Procurement, Supply Chain and Technology Management

Peugeot’s traditional business model is often characterised with high costs of operations because the firm has to operate and maintain physical stores where customers and salespersons interact in a confined space. In a virtual business environment, the need for maintaining such physical stores is eliminated and all transactions and communications are completed in a contactless manner (Ritzer and Miles, 2019; Milkau, 2019). Peugeot should replicate this model throughout its international business plan because other companies have successfully adapted it to facilitate the global shipment of goods and services in various sectors of the economy.

Human Resource Management (HRM)

The potential for wide-scale e-commerce adoption in Peugeot’s business model should be further supported by a change of organisational culture, which should dictate organisational behaviour in the long-term. Since the remodelling of the business plan to a virtual model could portend significant changes for Peugeot’s employee management processes, it would be imperative for the company to involve workers in the change management plan, as recommended by Belizón (2019). Their input would ensure that they provide the same quality services online as they do offline.

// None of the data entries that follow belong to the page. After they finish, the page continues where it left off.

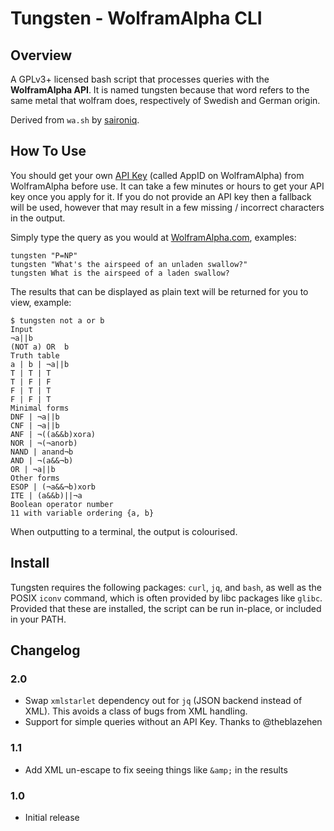 # Tungsten - WolframAlpha CLI

## Overview

A GPLv3+ licensed bash script that processes queries with the **WolframAlpha API**. It is named tungsten because that word refers to the same metal that wolfram does, respectively of Swedish and German origin.

Derived from `wa.sh` by [saironiq](https://github.com/saironiq/shellscripts/tree/master/wolframalpha_com).

## How To Use

You should get your own [API Key](https://developer.wolframalpha.com/portal/apisignup.html) (called AppID on WolframAlpha) from WolframAlpha before use. It can take a few minutes or hours to get your API key once you apply for it. If you do not provide an API key then a fallback will be used, however that may result in a few missing / incorrect characters in the output.

Simply type the query as you would at [WolframAlpha.com](https://wolframalpha.com), examples:

    tungsten "P=NP"
    tungsten "What's the airspeed of an unladen swallow?"
    tungsten What is the airspeed of a laden swallow?

The results that can be displayed as plain text will be returned for you to view, example:

    $ tungsten not a or b
    Input
    ¬a||b
    (NOT a) OR  b
    Truth table
    a | b | ¬a||b
    T | T | T
    T | F | F
    F | T | T
    F | F | T
    Minimal forms
    DNF | ¬a||b
    CNF | ¬a||b
    ANF | ¬((a&&b)xora)
    NOR | ¬(¬anorb)
    NAND | anand¬b
    AND | ¬(a&&¬b)
    OR | ¬a||b
    Other forms
    ESOP | (¬a&&¬b)xorb
    ITE | (a&&b)||¬a
    Boolean operator number
    11 with variable ordering {a, b}

When outputting to a terminal, the output is colourised.

## Install

Tungsten requires the following packages: `curl`, `jq`, and `bash`, as well as the POSIX `iconv` command, which is often provided by libc packages like `glibc`. Provided that these are installed, the script can be run in-place, or included in your PATH.

## Changelog

### 2.0

* Swap `xmlstarlet` dependency out for `jq` (JSON backend instead of XML). This avoids a class of bugs from XML handling.
* Support for simple queries without an API Key. Thanks to @theblazehen

### 1.1
*   Add XML un-escape to fix seeing things like `&amp;` in the results

### 1.0
*   Initial release
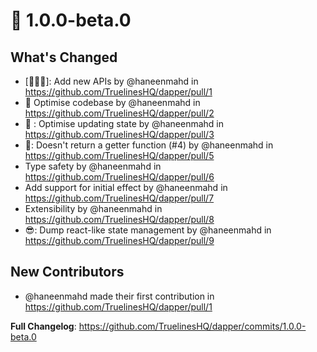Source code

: # 👻 1.0.0-beta.0

## What's Changed

- [🥸🤠🥳]: Add new APIs by @haneenmahd in https://github.com/TruelinesHQ/dapper/pull/1
- 🧐 Optimise codebase by @haneenmahd in https://github.com/TruelinesHQ/dapper/pull/2
- 🥸 : Optimise updating state by @haneenmahd in https://github.com/TruelinesHQ/dapper/pull/3
- 🥸: Doesn't return a getter function (#4) by @haneenmahd in https://github.com/TruelinesHQ/dapper/pull/5
- Type safety by @haneenmahd in https://github.com/TruelinesHQ/dapper/pull/6
- Add support for initial effect by @haneenmahd in https://github.com/TruelinesHQ/dapper/pull/7
- Extensibility by @haneenmahd in https://github.com/TruelinesHQ/dapper/pull/8
- 😎: Dump react-like state management by @haneenmahd in https://github.com/TruelinesHQ/dapper/pull/9

## New Contributors

- @haneenmahd made their first contribution in https://github.com/TruelinesHQ/dapper/pull/1

**Full Changelog**: https://github.com/TruelinesHQ/dapper/commits/1.0.0-beta.0
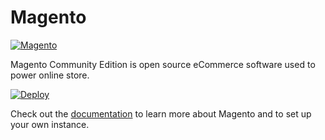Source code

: # Magento

[![Magento](https://cms-assets.tutsplus.com/uploads/users/428/posts/22458/preview_image/magento.jpg)](http://magento.com)

Magento Community Edition is open source eCommerce software used to power online store.

[![Deploy](https://www.herokucdn.com/deploy/button.png)](https://heroku.com/deploy?template=https://github.com/technomile/Heroku-Magento)

Check out the [documentation](https://github.com/technomile/Heroku-Magento) to learn more about Magento and to set up your own instance.
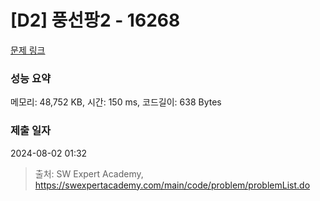 # [D2] 풍선팡2 - 16268 

[문제 링크](https://swexpertacademy.com/main/code/problem/problemDetail.do?contestProbId=AYYlGU56XOkDFARc) 

### 성능 요약

메모리: 48,752 KB, 시간: 150 ms, 코드길이: 638 Bytes

### 제출 일자

2024-08-02 01:32



> 출처: SW Expert Academy, https://swexpertacademy.com/main/code/problem/problemList.do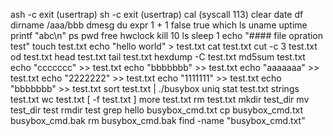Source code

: ash -c exit (usertrap)
sh -c exit (usertrap)
cal (syscall 113)
clear
date 
df 
dirname /aaa/bbb
dmesg 
du
expr 1 + 1
false
true
which ls
uname
uptime
printf "abc\n"
ps
pwd
free
hwclock
kill 10
ls
sleep 1
echo "#### file opration test"
touch test.txt
echo "hello world" > test.txt
cat test.txt
cut -c 3 test.txt
od test.txt
head test.txt
tail test.txt 
hexdump -C test.txt 
md5sum test.txt
echo "ccccccc" >> test.txt
echo "bbbbbbb" >> test.txt
echo "aaaaaaa" >> test.txt
echo "2222222" >> test.txt
echo "1111111" >> test.txt
echo "bbbbbbb" >> test.txt
sort test.txt | ./busybox uniq
stat test.txt
strings test.txt 
wc test.txt
[ -f test.txt ]
more test.txt
rm test.txt
mkdir test_dir
mv test_dir test
rmdir test
grep hello busybox_cmd.txt
cp busybox_cmd.txt busybox_cmd.bak
rm busybox_cmd.bak
find -name "busybox_cmd.txt"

Peugeot’s functions should be located in the company’s headquarters because the parent organisation is domiciled there. Moreover, it would be possible to control overseas operations virtually from the same location. Doing so should involve constituting a diverse board of directors to oversee global operations from the Paris main office. The diversified board may cover different cadres of management, including finance, marketing, industrial operations and human resource management, as implemented by Peugeot Nigeria (2020). This model of operation should also reflect the geocentric management approach, which has also been observed in Europe because Peugeot has appointed executives from different parts of the world, with the main criteria of recruitment being their understanding of local market dynamics (Sharpe, 2020). For example, the head of its UK operations is a non-French national who has a wealth of experience working in similar markets around the world (Sharpe, 2020). These professionals could be relocated to France and control their regional operations from there in the proposed business model.

To exploit the aforementioned opportunities, it will be increasingly important for Peugeot to demonstrate its commitment to improving the health and safety of its workers. The current measures and approaches adopted by the company offer essential protection against the adverse effects of the crisis but they should form the first criterion for jumpstarting production sites and not “a” consideration, as is currently the case. Doing so will increase the commitment of workers towards fulfilling their daily tasks because they will be assured of the management’s commitment to prioritise their health and safety.